With the evolution of technology, it’s become easier than ever to track everything from distance of a run to calories burned—and heart rate can now be seen at the touch of a button. While this type of tracking might not be for everyone, athletes hoping to improve and people with health conditions can use this information to their advantage.
Heart rate monitors can help you control the intensity of your exercise. Generally, when your heart rate is at the high end of the spectrum, your body is working harder and expending more energy. A high heart rate usually means your exercise session is intense. There are other factors that can raise your heart rate—everything from a stressful day to a cup of coffee—but those factors play a limited role. When you’re trying to take an easy run or do a light workout, a heart rate monitor can ensure you don’t overexert yourself.
Monitoring your heart rate can prevent overtraining. Just as this measure helps athletes stay within a given intensity threshold, heart rate monitors can keep people from overtraining. This particular point is important for those with heart conditions, who have been instructed by doctors not to exceed a certain number.

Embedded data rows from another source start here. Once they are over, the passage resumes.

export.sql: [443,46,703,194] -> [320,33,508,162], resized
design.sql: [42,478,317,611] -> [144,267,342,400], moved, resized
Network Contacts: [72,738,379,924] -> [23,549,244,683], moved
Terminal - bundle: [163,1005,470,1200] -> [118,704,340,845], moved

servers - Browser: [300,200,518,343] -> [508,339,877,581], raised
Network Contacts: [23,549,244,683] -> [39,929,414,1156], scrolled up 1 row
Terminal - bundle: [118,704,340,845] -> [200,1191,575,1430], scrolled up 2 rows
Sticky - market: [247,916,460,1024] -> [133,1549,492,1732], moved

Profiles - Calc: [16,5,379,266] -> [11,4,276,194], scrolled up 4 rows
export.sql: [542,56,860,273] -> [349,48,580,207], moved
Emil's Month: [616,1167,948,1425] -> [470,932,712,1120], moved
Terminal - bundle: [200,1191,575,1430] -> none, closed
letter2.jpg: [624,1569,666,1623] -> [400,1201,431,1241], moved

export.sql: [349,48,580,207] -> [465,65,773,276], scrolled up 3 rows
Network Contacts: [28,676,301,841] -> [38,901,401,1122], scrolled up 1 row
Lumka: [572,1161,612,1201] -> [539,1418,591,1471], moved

Resting heart rate is a good measure of aerobic fitness. A lower resting heart rate is a fairly reliable indicator of your fitness level when compared to your previous resting heart rate readings. When measured first thing in the morning, over time, it can show improvements or dips in aerobic fitness.
Your heart rate can serve as motivation. Since resting heart rate can be a good measure of aerobic fitness and you can measure the amount of effort it takes to do a certain exercise, heart rate monitors are often good motivators. Athletes try to lower their resting heart rate over time and do more physical work with less of an impact on their heart—it pushes them to improve their fitness level.